Speyside High pupil highlights the need for new organ donation laws

A SPEYSIDE HIGH SCHOOL PUPIL has been speaking of her hopes that the next call she receives will be the one that will lead to a life-saving transplant.

Millie Nicoll has been on the top of the waiting list for a liver transplant since July – but still waits patiently for the call that would change her life.

Currently Millie, 15, is regularly rushed to London for emergency treatment – but still she turns her attention to helping others as she awaits her own transplant call.

Organ donation is high on the Scottish Government agenda at present, ministers having already pledged to bring in a new ‘soft opt out’ system to replace the currently voluntary donation.  Under such a system anyone who does dies and did not specifically say they do not wish to donate, or whose families do not object, could have their organs used for transplant.

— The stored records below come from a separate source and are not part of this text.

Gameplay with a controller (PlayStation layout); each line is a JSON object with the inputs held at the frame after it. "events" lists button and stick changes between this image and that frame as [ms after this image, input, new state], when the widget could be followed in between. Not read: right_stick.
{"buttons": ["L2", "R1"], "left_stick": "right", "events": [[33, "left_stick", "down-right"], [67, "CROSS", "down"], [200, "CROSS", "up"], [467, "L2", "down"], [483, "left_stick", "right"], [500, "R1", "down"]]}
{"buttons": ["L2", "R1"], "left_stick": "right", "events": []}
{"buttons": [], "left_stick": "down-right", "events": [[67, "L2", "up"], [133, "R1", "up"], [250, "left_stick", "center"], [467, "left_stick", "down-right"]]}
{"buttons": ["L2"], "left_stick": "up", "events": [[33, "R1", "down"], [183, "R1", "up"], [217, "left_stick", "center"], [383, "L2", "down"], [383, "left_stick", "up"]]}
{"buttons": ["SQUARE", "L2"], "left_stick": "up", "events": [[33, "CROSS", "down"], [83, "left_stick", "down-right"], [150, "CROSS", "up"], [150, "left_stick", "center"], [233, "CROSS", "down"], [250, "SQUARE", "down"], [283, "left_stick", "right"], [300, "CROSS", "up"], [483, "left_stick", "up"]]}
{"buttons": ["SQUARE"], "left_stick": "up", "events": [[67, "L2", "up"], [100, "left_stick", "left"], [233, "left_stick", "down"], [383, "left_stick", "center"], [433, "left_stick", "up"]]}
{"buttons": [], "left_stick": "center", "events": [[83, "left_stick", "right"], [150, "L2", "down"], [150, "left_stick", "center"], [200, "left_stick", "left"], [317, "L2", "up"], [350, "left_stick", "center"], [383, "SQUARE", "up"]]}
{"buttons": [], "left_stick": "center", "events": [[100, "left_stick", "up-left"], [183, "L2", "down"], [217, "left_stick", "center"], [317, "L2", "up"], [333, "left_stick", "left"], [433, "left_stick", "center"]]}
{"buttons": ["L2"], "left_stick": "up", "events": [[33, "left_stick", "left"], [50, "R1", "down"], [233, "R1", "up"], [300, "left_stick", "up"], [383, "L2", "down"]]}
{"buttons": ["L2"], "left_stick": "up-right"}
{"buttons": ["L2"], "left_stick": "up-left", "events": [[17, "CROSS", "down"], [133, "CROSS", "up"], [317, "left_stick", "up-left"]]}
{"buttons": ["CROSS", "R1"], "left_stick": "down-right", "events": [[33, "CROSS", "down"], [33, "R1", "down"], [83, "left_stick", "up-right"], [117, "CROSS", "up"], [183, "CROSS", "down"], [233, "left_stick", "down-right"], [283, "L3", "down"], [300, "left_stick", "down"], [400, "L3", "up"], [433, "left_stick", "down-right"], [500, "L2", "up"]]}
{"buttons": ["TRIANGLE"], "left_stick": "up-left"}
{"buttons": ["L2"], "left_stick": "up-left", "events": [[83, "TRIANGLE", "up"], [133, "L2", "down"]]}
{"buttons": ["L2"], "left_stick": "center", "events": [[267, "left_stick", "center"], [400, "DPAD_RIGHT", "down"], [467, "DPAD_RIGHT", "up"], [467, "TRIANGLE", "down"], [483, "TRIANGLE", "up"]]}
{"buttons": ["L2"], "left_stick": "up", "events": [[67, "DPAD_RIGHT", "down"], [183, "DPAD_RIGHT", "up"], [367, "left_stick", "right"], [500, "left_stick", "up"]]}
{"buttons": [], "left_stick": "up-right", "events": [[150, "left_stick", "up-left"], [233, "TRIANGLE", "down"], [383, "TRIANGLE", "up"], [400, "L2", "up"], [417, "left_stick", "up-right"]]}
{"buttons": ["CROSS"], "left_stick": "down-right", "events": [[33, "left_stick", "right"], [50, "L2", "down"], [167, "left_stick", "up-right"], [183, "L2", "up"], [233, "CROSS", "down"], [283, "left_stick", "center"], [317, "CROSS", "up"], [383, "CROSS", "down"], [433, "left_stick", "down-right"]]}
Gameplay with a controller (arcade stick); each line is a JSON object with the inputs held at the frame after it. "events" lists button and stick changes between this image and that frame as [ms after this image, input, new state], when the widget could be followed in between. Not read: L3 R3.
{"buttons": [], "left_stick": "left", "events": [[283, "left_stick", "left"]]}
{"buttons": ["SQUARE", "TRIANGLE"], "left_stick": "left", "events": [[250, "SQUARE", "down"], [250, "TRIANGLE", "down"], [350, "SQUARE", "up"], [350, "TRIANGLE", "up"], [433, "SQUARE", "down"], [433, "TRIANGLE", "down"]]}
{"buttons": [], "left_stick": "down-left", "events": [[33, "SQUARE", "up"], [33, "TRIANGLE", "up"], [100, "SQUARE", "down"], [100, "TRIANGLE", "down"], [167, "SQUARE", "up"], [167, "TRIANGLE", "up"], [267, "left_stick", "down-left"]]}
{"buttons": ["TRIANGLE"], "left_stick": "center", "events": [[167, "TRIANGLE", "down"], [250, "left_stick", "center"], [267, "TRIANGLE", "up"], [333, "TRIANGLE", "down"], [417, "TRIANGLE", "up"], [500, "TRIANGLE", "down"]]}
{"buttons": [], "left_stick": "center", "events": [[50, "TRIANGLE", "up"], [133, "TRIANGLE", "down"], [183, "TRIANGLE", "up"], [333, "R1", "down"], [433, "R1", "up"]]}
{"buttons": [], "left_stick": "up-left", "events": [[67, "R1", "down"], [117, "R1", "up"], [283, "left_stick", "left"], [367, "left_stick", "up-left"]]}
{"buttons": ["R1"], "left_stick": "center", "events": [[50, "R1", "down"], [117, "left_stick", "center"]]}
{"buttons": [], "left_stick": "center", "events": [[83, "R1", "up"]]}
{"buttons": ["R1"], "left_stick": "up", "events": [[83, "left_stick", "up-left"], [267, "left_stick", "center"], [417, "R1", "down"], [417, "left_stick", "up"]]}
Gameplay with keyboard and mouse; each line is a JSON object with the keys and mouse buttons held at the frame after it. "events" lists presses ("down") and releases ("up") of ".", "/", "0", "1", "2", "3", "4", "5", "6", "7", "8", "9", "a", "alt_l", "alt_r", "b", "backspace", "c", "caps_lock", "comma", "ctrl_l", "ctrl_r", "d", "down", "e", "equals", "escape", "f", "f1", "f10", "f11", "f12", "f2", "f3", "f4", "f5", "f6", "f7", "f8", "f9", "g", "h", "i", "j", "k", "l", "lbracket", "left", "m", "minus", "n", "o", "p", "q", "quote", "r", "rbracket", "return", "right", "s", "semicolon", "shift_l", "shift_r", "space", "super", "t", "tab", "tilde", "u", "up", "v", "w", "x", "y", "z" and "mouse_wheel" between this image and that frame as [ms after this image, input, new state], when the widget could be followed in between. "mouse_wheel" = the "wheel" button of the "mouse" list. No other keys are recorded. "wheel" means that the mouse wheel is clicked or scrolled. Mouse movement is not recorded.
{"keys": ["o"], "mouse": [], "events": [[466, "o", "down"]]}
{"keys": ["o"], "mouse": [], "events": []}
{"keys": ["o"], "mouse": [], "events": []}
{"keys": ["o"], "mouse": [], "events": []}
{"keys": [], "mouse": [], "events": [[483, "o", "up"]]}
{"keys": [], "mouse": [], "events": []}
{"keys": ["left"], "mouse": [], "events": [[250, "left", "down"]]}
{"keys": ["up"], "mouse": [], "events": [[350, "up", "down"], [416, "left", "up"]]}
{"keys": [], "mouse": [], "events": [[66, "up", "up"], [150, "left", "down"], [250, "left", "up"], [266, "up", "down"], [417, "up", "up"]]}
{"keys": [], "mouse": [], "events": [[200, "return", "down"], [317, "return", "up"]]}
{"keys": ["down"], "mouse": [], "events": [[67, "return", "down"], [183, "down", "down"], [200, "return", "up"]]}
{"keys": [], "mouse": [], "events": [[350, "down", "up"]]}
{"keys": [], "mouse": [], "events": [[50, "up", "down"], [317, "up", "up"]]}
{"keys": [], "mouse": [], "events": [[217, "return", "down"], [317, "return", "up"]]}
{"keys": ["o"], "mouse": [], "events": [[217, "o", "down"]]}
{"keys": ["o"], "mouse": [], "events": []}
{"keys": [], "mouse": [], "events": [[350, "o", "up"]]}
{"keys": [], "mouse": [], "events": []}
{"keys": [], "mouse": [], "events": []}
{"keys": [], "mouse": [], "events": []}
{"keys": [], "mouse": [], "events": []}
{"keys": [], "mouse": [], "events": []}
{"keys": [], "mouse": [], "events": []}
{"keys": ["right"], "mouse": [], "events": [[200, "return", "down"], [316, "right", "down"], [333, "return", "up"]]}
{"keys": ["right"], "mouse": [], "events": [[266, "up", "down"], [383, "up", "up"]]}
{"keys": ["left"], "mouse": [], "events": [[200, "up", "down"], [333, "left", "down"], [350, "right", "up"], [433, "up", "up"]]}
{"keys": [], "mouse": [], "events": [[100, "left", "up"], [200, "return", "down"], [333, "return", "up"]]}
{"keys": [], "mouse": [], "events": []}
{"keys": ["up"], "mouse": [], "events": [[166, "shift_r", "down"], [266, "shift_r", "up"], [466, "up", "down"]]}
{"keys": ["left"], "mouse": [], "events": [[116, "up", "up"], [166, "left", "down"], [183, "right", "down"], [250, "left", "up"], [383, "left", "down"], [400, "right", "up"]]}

However, patients such as Millie must keep waiting as Holyrood finds the time to create the new law that could save hundreds of lives each year.

Millie said: “I feel myself getting worse every day – every time the phone rings I think it could be the call that changes my life.”

Millie first required a major operation when she was just six weeks old, but nothing could be done to halt her liver scarring as she grew older.  She said: “The toxins that my liver is not removing are affecting my brain function – and that makes studying difficult, as I struggle to concentrate and to process information.

“I was doing really well in my first two years at secondary school – but over the last year my grades have completely dropped to the other end of the scale and that’s frustrating.”

Millie would greatly benefit from a change to the current ‘opt in’ system of organ donation with less than 50% of people in Scotland having signed up to that method.

A recent consultation found that a ‘soft opt out’ system would be welcomed by the public, with 82% of those consulted saying they were in favour of the proposal.